New DTC toolkit   //   June 21, 2019  ■  3 min read

How a bedding company is building a ‘genuine’ DTC brand off the back of its supply chain

Despite the widespread use of DNVB, the common abbreviation for digitally native vertical brands used to refer to the batch of born-online brands using new business models to scale, many brands in the category aren’t vertically integrated at all.

Companies like Everlane, Allbirds, M.Gemi and Away all partner with factories and manufacturers to make their products. They’ve built their supply chains into marketing strategies as a transparency bid — particularly Everlane, which touts “radical transparency” as one of its tag lines — and while they claim to be selective about choosing the partners they work with, they don’t own these factories.

“These are digitally native brands, not even digitally native vertical brands, because many of them are not,” Web Smith said in a recent interview around categorizing modern direct-to-consumer brands.

Owning the supply chain has become a differentiator for brands in the name of being more distinctly direct-to-consumer. Brands like Rothy’s attributes its ability to quickly produce its 3D-printed shoes and respond to customer demand while eliminating waste to its owned factory in China, while Reformation, which purchased a factory in LA, hosts tours for customers to see where and how its sustainable clothing is made.

For 10 Grove, a bedding brand competing in a category already crowded by other players like Brooklinen, Snowe and Parachute, its vertically integrated supply chain is the cornerstone of how it plans to build a “genuine” direct-to-consumer business, according to founder Rana Argenio.

“Our story doesn’t begin with the traditional line, ‘I was looking for luxury bedding and I couldn’t find it for a good price, so I launched my own,” said Argenio. Her entrance into the category came from her background: Her family has owned a luxury bedding manufacturer for the past 30 years. “I felt that quality bedding could be democratized and made more accessible, so I looked at how the traditional category operated, and how DTC brands operated and what they were offering, and I felt like they weren’t really living up to their word.”

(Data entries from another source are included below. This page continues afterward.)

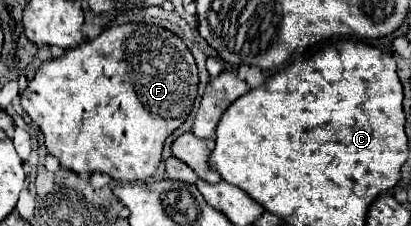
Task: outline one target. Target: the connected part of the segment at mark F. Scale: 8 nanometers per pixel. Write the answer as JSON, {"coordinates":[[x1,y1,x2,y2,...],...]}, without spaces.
{"coordinates":[[116,24,116,26,108,26,98,38,86,40,86,42,82,42,82,46,66,50,62,58,46,60,38,68,34,80,28,84,28,90,24,90,20,102,22,102,24,112,32,118,32,122,44,134,44,144,46,144,48,154,56,156,64,168,68,168,68,170,72,170,76,174,104,172,110,178,114,178,116,182,144,182,150,176,154,176,154,172,156,172,156,168,160,164,164,140,188,118,188,114,192,110,192,104,196,100,196,90,198,90,198,68,196,68,194,56,190,54,190,50,188,50,188,46,184,44,182,38,178,38,178,46,174,46,174,44,170,44,170,48,166,46,164,54,150,54,148,52,148,24]]}

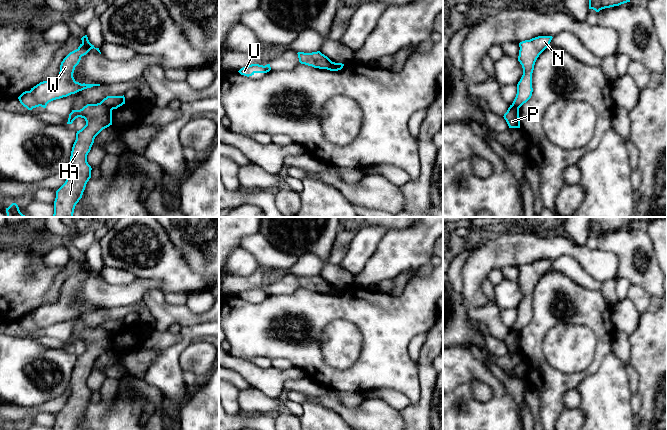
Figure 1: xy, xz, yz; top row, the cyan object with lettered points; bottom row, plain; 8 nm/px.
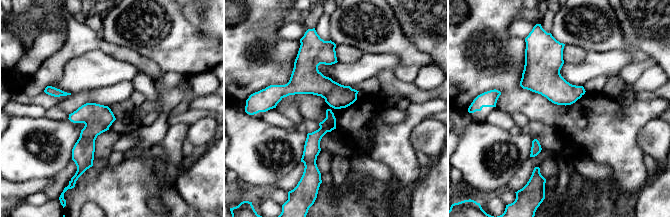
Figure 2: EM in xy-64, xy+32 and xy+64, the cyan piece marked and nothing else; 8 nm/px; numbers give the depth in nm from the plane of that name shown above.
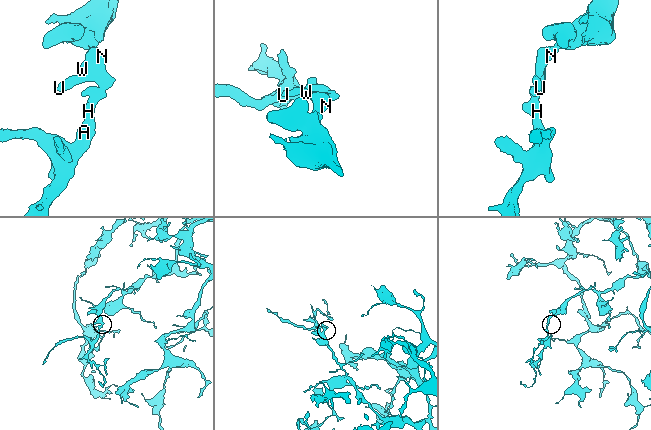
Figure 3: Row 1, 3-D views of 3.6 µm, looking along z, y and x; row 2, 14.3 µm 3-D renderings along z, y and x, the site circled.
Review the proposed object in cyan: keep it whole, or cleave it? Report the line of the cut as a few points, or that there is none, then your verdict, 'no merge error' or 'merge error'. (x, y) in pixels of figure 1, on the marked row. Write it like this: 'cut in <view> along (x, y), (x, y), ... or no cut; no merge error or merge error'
cut in xy along (100, 102), (111, 110); merge error

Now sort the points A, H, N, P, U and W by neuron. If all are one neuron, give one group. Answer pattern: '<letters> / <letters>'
A H P / N U W

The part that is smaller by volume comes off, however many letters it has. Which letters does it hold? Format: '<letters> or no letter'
A, H, P

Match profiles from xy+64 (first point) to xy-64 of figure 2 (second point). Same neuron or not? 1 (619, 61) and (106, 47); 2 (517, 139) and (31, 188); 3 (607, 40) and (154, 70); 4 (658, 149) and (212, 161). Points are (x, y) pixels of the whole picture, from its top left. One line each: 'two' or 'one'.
1: two
2: two
3: two
4: two

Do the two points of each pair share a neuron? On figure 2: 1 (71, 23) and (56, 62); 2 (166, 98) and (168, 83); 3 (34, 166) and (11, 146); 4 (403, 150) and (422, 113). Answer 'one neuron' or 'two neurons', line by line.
1: one neuron
2: two neurons
3: one neuron
4: one neuron

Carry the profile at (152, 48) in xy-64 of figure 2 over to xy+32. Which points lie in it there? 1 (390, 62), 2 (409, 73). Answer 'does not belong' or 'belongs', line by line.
1: does not belong
2: does not belong

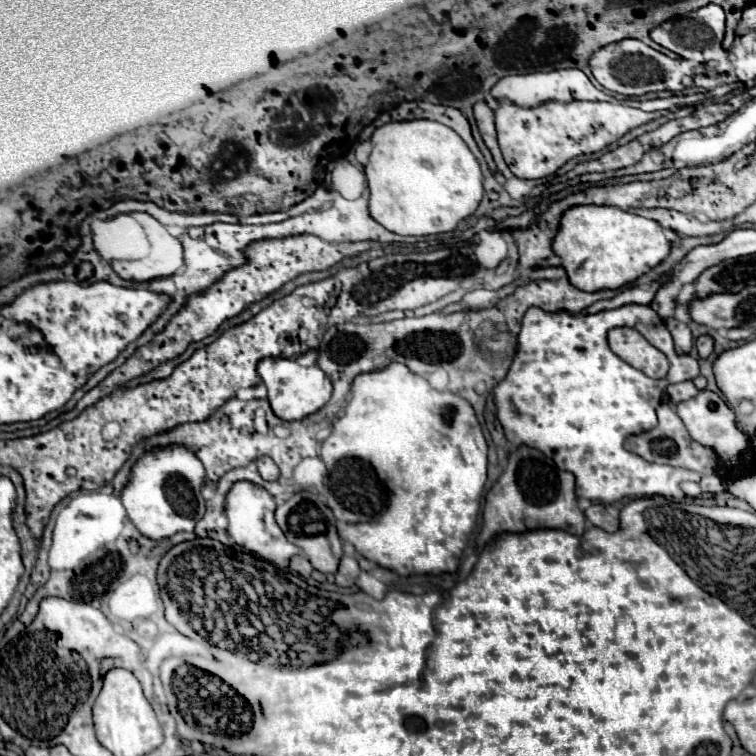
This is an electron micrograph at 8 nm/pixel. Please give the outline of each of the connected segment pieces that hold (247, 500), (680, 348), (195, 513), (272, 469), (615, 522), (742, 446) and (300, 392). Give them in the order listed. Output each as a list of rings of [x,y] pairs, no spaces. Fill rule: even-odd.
[[[235,482],[233,488],[227,494],[227,502],[225,502],[225,514],[229,520],[229,536],[243,548],[247,548],[249,552],[255,552],[257,556],[273,562],[279,568],[287,568],[289,566],[289,558],[293,554],[299,552],[297,546],[293,546],[291,542],[287,542],[285,534],[281,532],[281,528],[275,522],[275,502],[273,496],[263,490],[257,484],[251,482]]]
[[[675,318],[665,320],[665,324],[667,324],[667,328],[669,328],[669,332],[671,332],[673,340],[675,340],[675,350],[679,354],[689,354],[691,348],[693,348],[693,336],[691,336],[689,326],[675,320]]]
[[[167,444],[167,446],[157,446],[149,452],[145,452],[135,462],[135,466],[131,468],[131,474],[129,474],[129,482],[125,484],[125,488],[121,492],[121,500],[123,500],[123,506],[125,506],[131,522],[137,526],[137,530],[147,538],[161,540],[161,538],[169,538],[181,530],[193,532],[195,524],[205,514],[205,498],[201,494],[203,486],[205,486],[205,468],[203,468],[201,460],[197,458],[197,454],[193,450],[187,450],[187,446]]]
[[[259,456],[255,460],[255,464],[257,464],[259,474],[261,474],[263,480],[277,480],[279,478],[279,468],[277,468],[277,464],[269,456]]]
[[[593,504],[591,508],[587,508],[585,516],[593,526],[597,526],[605,532],[617,532],[619,530],[619,518],[611,516],[601,504]]]
[[[701,390],[695,398],[689,398],[685,402],[679,402],[675,406],[679,418],[687,426],[689,434],[693,440],[697,440],[703,446],[713,448],[721,462],[727,466],[739,466],[741,464],[741,454],[749,448],[749,438],[737,428],[735,424],[735,412],[711,390]]]
[[[263,358],[257,364],[257,372],[267,386],[269,404],[275,416],[281,420],[303,420],[305,416],[323,408],[331,398],[331,382],[317,366],[299,366],[295,360],[287,358]]]

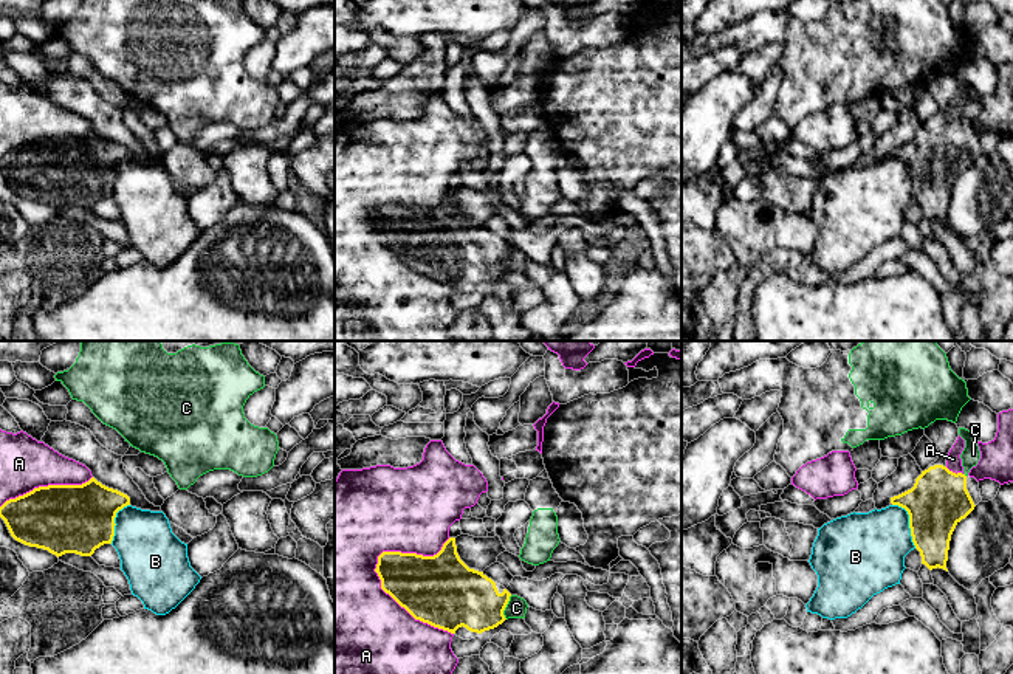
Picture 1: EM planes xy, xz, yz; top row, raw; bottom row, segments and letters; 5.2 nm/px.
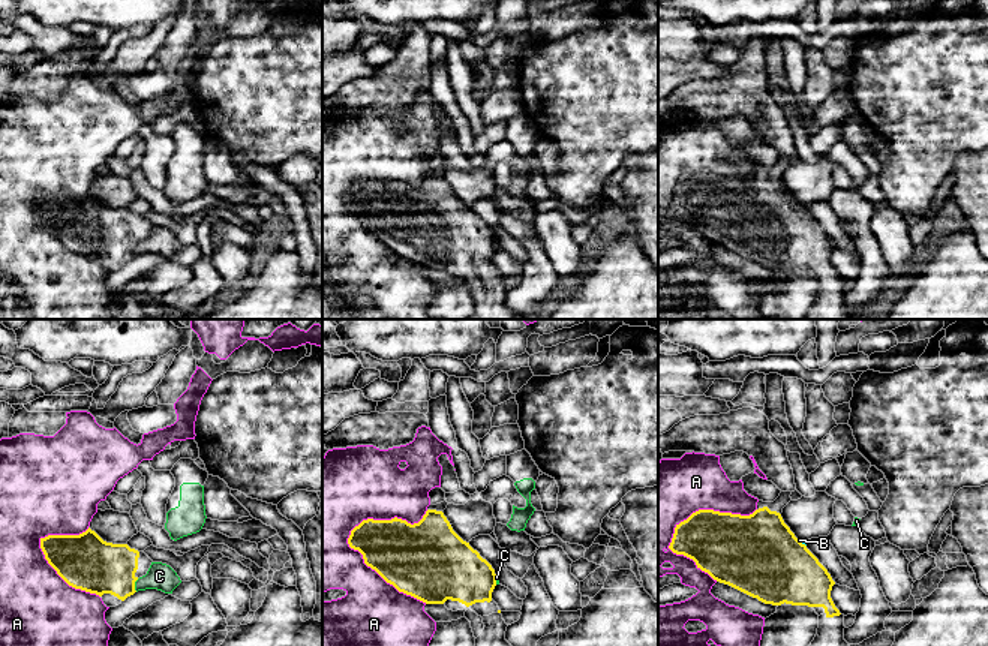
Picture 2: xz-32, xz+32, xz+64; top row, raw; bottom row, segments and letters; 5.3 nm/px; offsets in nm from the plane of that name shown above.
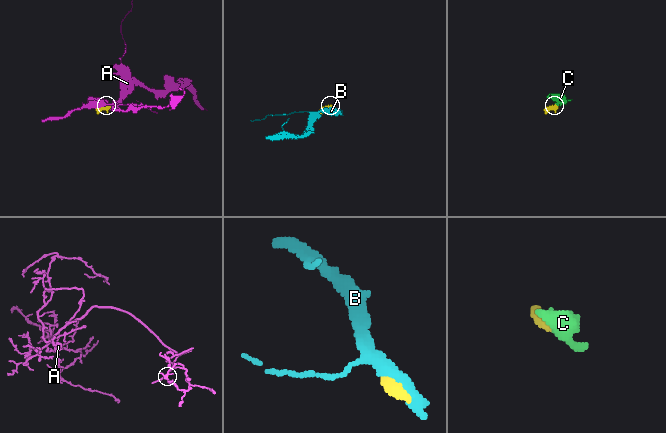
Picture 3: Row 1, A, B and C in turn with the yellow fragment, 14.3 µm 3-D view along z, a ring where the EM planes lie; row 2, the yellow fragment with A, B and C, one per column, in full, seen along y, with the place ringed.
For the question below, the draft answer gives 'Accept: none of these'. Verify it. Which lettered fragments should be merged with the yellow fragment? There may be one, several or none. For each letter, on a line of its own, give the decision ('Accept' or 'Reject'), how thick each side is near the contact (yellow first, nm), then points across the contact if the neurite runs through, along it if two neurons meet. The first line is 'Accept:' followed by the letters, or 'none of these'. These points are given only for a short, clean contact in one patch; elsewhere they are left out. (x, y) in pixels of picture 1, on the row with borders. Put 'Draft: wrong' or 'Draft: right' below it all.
Accept: none of these
A: Reject. Thickness 380 nm (yellow) against 460 nm
B: Reject. Thickness 300 nm (yellow) against 380 nm
C: Reject. Thickness 300 nm (yellow) against 110 nm. Boundary: xz (511, 595), (504, 611), (505, 618)
Draft: right

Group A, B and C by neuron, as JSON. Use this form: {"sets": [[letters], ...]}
{"sets": [["A"], ["B"], ["C"]]}

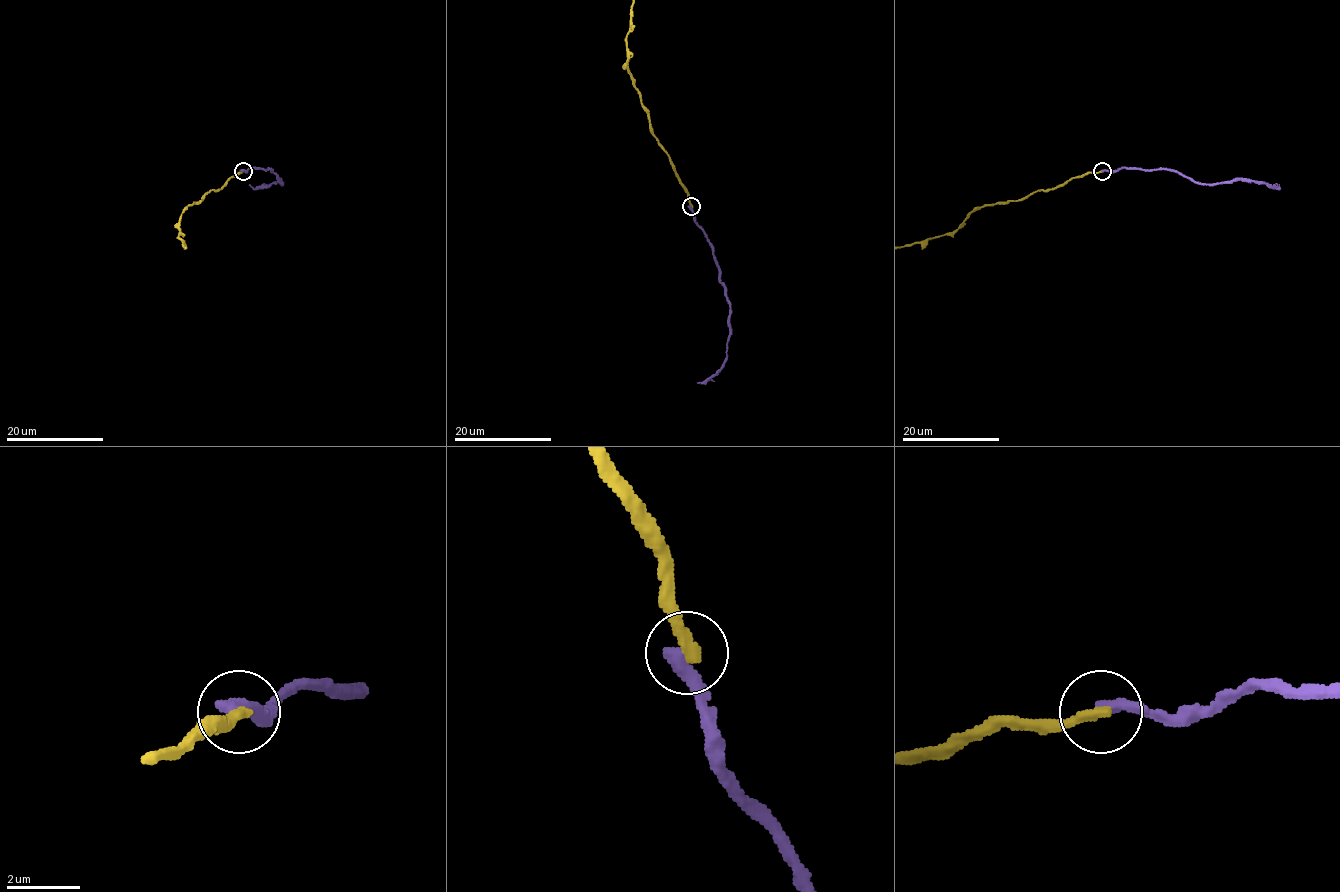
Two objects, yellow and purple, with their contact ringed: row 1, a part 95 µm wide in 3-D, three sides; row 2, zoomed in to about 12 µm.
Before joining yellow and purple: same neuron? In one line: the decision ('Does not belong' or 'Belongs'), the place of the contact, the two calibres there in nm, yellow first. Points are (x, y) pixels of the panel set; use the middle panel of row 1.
Does not belong. Place: (691, 206). Thickness 320 nm (yellow) against 400 nm

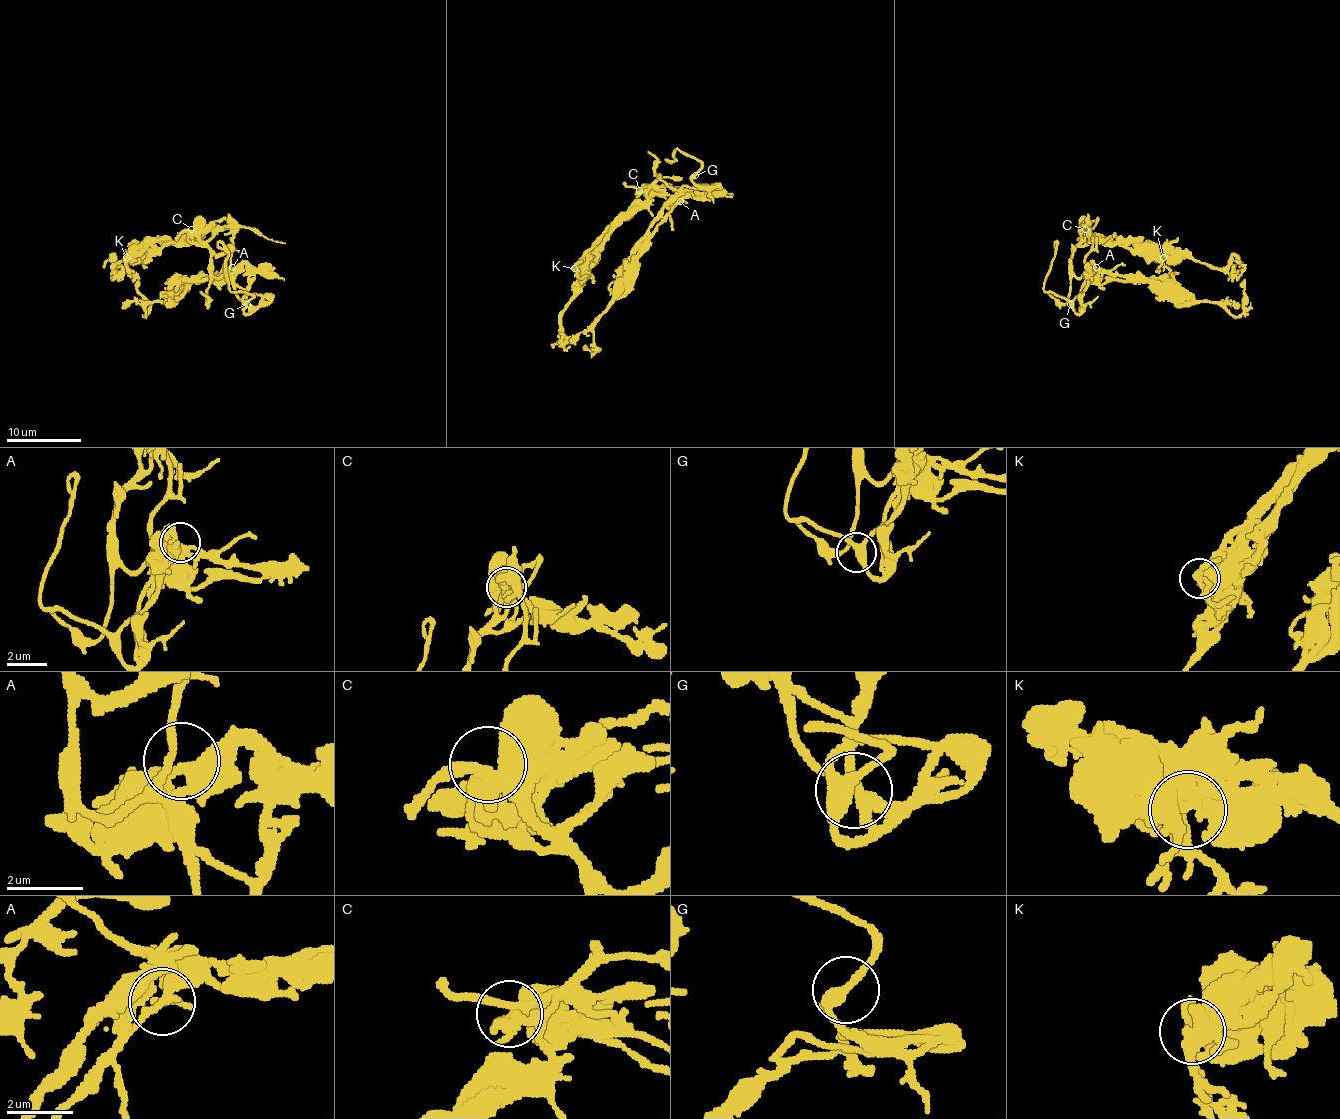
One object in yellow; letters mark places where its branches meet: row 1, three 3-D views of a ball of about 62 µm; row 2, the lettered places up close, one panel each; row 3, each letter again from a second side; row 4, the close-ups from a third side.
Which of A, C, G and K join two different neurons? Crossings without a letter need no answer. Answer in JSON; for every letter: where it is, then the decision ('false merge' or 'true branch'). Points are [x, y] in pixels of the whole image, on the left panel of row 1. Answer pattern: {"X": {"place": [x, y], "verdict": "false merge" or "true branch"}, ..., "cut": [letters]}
{"A": {"place": [232, 267], "verdict": "true branch"}, "C": {"place": [191, 229], "verdict": "true branch"}, "G": {"place": [247, 304], "verdict": "true branch"}, "K": {"place": [126, 257], "verdict": "true branch"}, "cut": []}

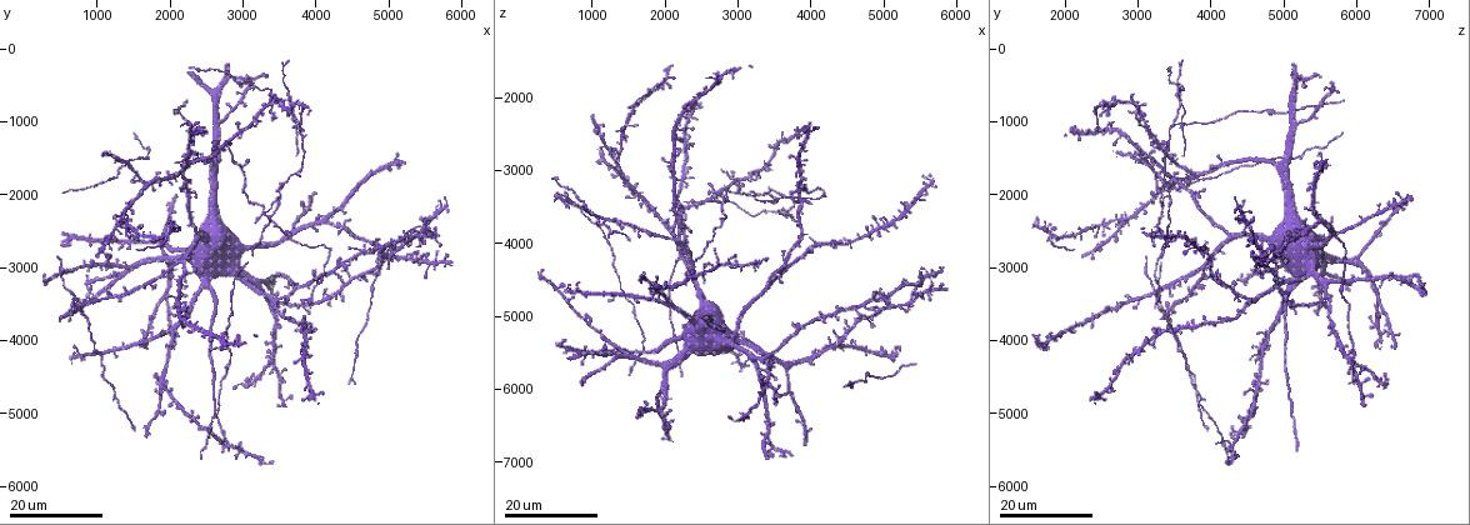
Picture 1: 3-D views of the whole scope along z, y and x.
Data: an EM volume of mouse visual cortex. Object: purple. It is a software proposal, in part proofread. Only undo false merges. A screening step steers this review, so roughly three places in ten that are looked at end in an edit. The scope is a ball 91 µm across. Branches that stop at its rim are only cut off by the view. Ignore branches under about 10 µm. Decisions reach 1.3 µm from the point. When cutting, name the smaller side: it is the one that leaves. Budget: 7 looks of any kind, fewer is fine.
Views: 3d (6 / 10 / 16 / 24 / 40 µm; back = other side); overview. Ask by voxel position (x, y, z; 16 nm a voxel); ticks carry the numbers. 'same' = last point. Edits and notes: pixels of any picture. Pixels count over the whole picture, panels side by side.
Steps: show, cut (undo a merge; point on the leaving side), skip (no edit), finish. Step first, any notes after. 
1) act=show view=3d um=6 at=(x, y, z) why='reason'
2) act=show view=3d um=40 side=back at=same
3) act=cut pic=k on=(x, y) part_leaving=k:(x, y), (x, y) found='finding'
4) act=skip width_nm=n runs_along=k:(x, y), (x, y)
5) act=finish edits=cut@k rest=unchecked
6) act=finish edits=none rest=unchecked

act=show view=3d um=16 at=(2250, 1500, 3500) why='side arm on a straight run'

To Argenio, the direct-to-consumer category has been diluted to simply signify startups that launch online, without denoting anything significant about the supply chain, product quality or price point. 10 Grove, which launched in February, controls every step of the manufacturing, quality-control and distribution processes in house, which Argenio considers really cutting out the middlemen, not just the retail middlemen.

“The outcome, which is beneficial for the customer, is that there are no weak links,” she said.

The brand considers itself a pure direct-to-consumer because it manages every step of the production, customer experience and supply chain. Argenio said that the brand won’t consider wholesale partnerships, even as other digitally native brands step into third-party retail (including bedding brand and competitor Buffy, which sells some product on Amazon). “Our pricing structure doesn’t allow it,” she said.

It’s a pushback against the common shift playing across DTC brands’ playbooks: To be channel-agnostic in service of being more accessible and convenient for customers to shop. Betting on getting customers to come to your brand, specifically, is risky when customer acquisition costs are high. “Direct purity is over for brands,” said Richie Siegel, founder of retail analytics company Loose Threads. “Online is just too saturated.”

Argenio’s plan is to use the company’s structure to build sustainable growth, and not getting into a CAC trap. The company has not yet raised any venture funding.

“When I looked at the landscape when I first started the brand, the amount that other brands were spending on online marketing was crazy — how is that more efficient than retail? A lot of this is made possible by the abundance of venture capital that’s made available to these brands,” said Argenio. “Everyone’s driving for the valuation. The goal isn’t profit, the goal is growth. We want to build a sustainable, profitable business, so that despite what ends up happening it can continue to thrive.”